They say that small minds are easily amused but one of the things I enjoy
about watching Bexley council is to see what new excuse or lie they will come up
with when caught out by something or other. My favourite so far is that a Policy is
not a Policy it is a Protocol, followed by a Protocol is not a Protocol it is a
Rule Book Issue
and as only Policy matters can be questioned at council meetings you cannot
actually ask Policy questions because they have been redefined as Rule Book Issues - which are not allowed.
Correspondents tell me how disappointed they are at Bexley council providing damn fool and evasive answers to their questions but invariably such answers provide grist to the Bonkers’ mill. I was therefore looking forward to Bexley council’s response to finding themselves on the wrong side of the Thames crossing argument.
They claimed in letters to newspapers to have read residents’ minds and told them they didn’t want a fixed crossing and spent £3,366 on a leaflet to convince the dissenters. Now that Bexley council has failed to persuade residents that remaining in the dark ages for the foreseeable future is their preferred option, the council is griping that the TfL consultation produced an inadequate sample. (1,053 respondents from Bexley.)
I find that a bit rich. When there was a consultation about Bexley adopting a mayor to replace the cabinet system only 99 people responded and I wouldn’t be at all surprised if 63 of them were councillors. They seized the opportunity to stick with a cabinet despite a bigger poll in the Bexley Chronicle going heavily in the other direction.
Strategy 2014 which has been the cornerstone of the present administration’s decision making was approved on the back of a massive consultation exercise with the town festooned with encouraging posters. It failed to reach a four figure response (829) but Bexley council seized on it as vindication of its plans. Bexley council will only accept democracy in action if it suits their preconceived notions.
It will argue no doubt that the people keenest on a bridge will have been those that rushed to complete the consultation and thereby unfairly biased it, but a closer examination reveals that the number using Blackwall four or more times a week was almost exactly balanced by those using it less than once a month.
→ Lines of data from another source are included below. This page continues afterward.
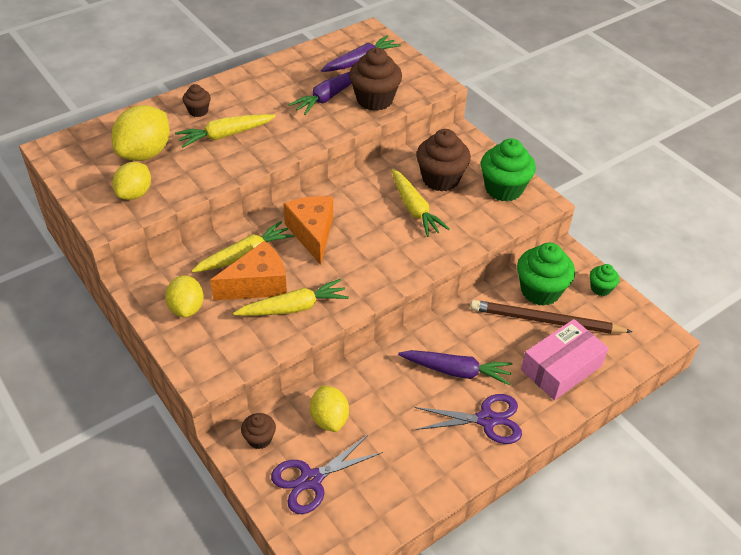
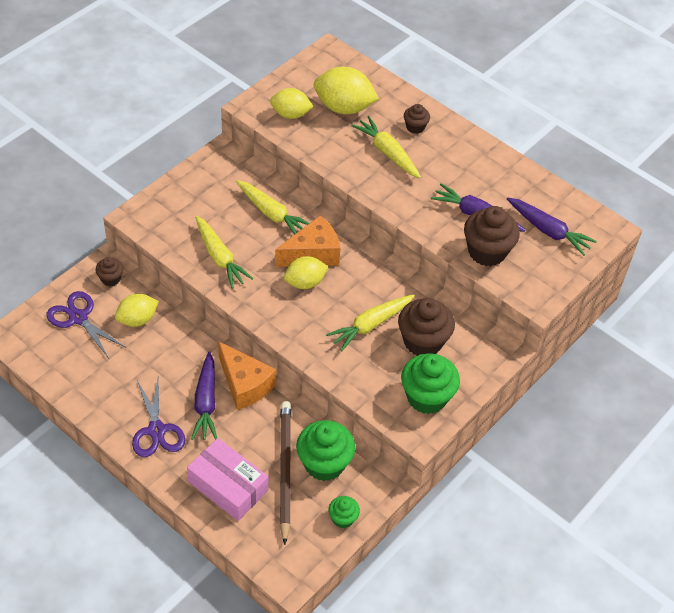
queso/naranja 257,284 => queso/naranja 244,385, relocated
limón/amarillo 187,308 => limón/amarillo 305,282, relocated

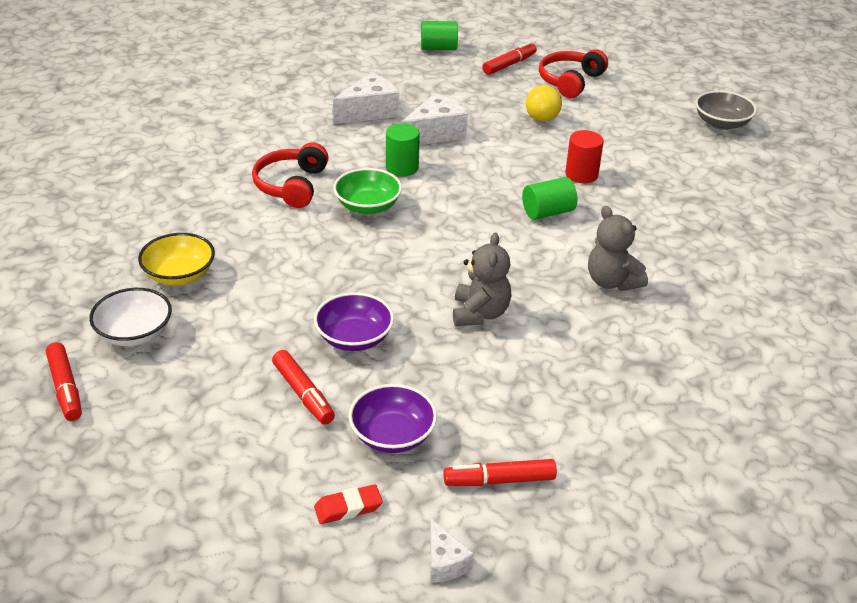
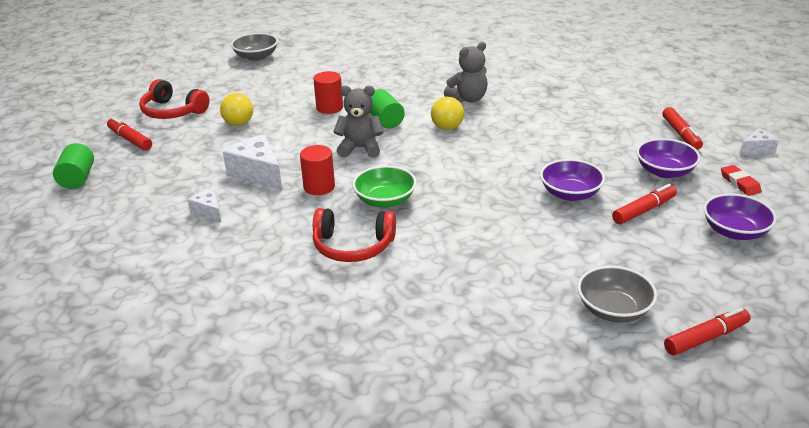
queso/blanco 369,111 => queso/blanco 208,212, x0.56
cilindro/verde 402,167 => cilindro/rojo 319,187
osito/gris 480,313 => osito/gris 360,148, relocated
nothing => pelota/amarillo 447,128
cuenco/blanco 134,333 => cuenco/gris 613,310
nothing => cuenco/morado 734,231
cuenco/amarillo 179,275 => nothing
Where are all these people clamouring for splendid isolation? Do they exist outside Teresa O’Neill’s cabinet? The newspaper commentators are almost entirely in favour of solving the transport problem sooner rather than later.
Maybe the council leader should give some thought to the fact that despite putting a magazine denigrating the bridge through every letter box in the borough and following it with a tax payer funded leaflet imploring residents to ‘Don’t let the bridge back in’, she aroused the interest of fewer than half the number or people who flocked to sign Elwyn Bryant’s petition asking Bexley council to renegotiate the obscenely high senior salaries O’Neill has to pay to ensure the loyalty of her henchmen.